AAA: Drivers Rely Too Heavily on New Vehicle Safety Tech

Misunderstanding and misuse could lead to a crash...

            The Good News: If installed on all vehicles, Advanced Driver Assistance Systems (ADAS) can potentially prevent more than 2.7 million crashes, 1.1 million injuries and nearly 9,500 deaths each year.

            The Bad News: Many drivers are unaware of the safety limitations on ADAS in their vehicles, which could lead to misuse and overreliance on the systems, potentially resulting in a deadly crash.

            One Solution: Drivers should understand their technology’s features, functions and limitations before driving off the lot. Automakers and dealers should accurately market and carefully educate consumers about the technologies they are purchasing.

           

            Advanced safety technologies in new vehicles have the potential to save lives, but drivers who purchase these systems generally are unaware of their safety limitations, fail to use them properly or place too much trust in their capabilities, according to new research from the AAA Foundation for Traffic Safety. These technologies include adaptive cruise control, blind spot monitoring, forward collision warning, automatic emergency braking, lane departure warning, lane keeping assist, and rear cross traffic alert.

“When properly utilized, ADAS technologies have the potential to prevent 40 percent of all vehicle crashes and nearly 30 percent of traffic deaths. However, driver understanding and proper use is crucial in reaping the full safety benefits of these systems,” says Mary Maguire, Director of Public and Legislative Affairs for AAA Northeast. “Findings from this new research show that there is still a lot of work to be done in educating drivers about proper use of ADAS technologies and their limitations.”

The AAA Foundation for Traffic Safety commissioned researchers from the University of Iowa to survey drivers who recently purchased a 2016 or 2017 model-year vehicle with ADAS technologies. Researchers evaluated drivers’ opinions, awareness and understanding of these technologies and found that most did not know or understand the limitations of the systems:

  • Blind spot monitoring: 80 percent of drivers did not know the technology’s limitations or incorrectly believed that the systems could monitor the roadway behind the vehicle or reliably detect bicycles, pedestrians and vehicles passing at high speeds.
  • Forward collision warning and automatic emergency braking: nearly 40 percent of drivers did not know the system’s limitations, or confused the two technologies- incorrectly reporting that forward collision warning could apply the brakes in the case of an emergency when the technology is only designed to deliver a warning signal. Moreover, roughly one in six vehicle owners in the survey reported that they did not know whether or not their vehicle was equipped with automatic emergency braking.

These findings should prompt additional focus on the importance of educating new and used car buyers about how safety technologies work. “Drivers need adequate training and effective educational resources that simply do not exist,” added Ms.
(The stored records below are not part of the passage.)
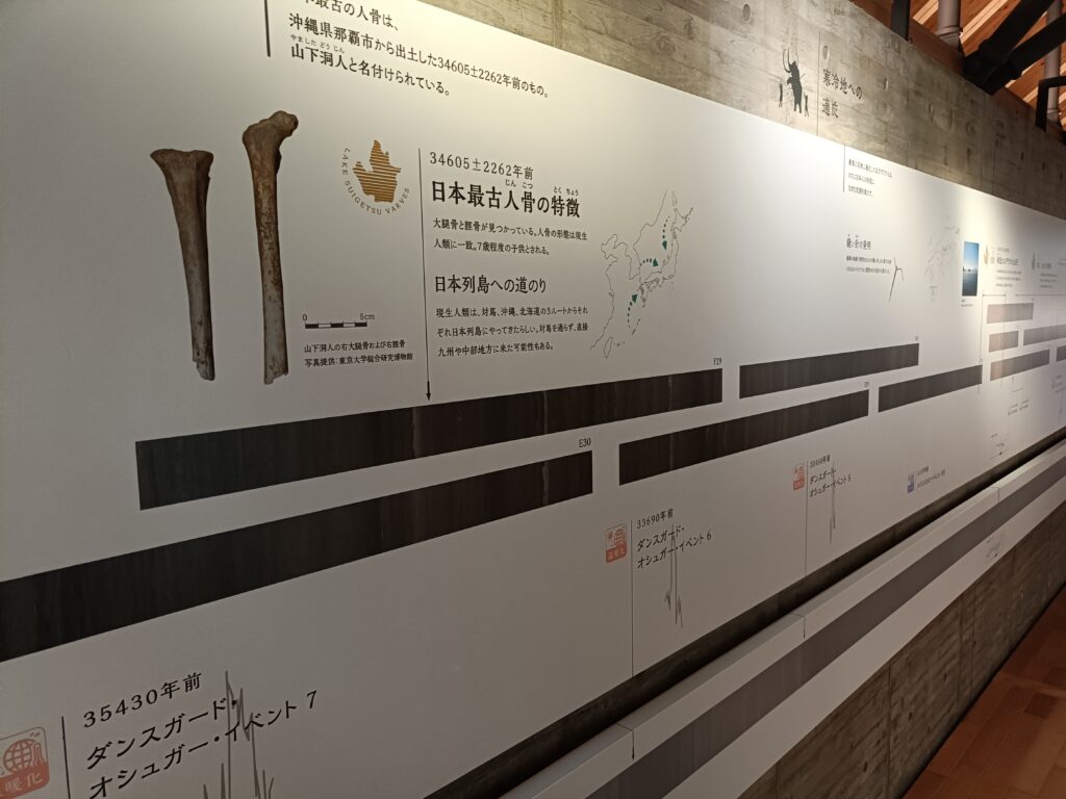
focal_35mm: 25
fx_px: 770
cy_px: 400
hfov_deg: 69.4
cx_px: 533
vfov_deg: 54.9
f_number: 1.7
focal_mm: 4.7
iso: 500
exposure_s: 1/50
Maguire. “AAA is sharing this new research with vehicle manufacturers and other stakeholders to help establish effective education tools that will benefit car buyers. If strong consumer education about vehicle technology was as much a priority as making the sale, we would all reap the benefits.”
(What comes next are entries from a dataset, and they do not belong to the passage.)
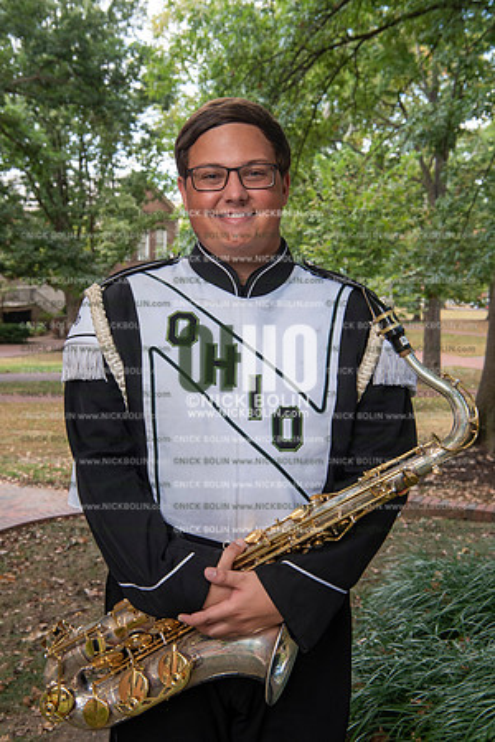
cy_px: 371
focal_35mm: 46
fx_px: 949
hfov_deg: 29.2
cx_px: 248
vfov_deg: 42.7
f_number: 8
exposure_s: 1/100
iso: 500
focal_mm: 46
Drivers should understand their technology’s features, functions and limitations before leaving the lot, to reduce misuse or overreliance on the systems. AAA encourages drivers to:

  • Read your owner’s manual to learn what systems are installed in your vehicle.
  • Be an informed buyer: Ask plenty of questions about the alerts, functions, capabilities and limitations of the vehicle’s safety technologies before leaving the dealership. Insist on an in-vehicle demonstration and test drive to better understand how the systems will engage on the roadway.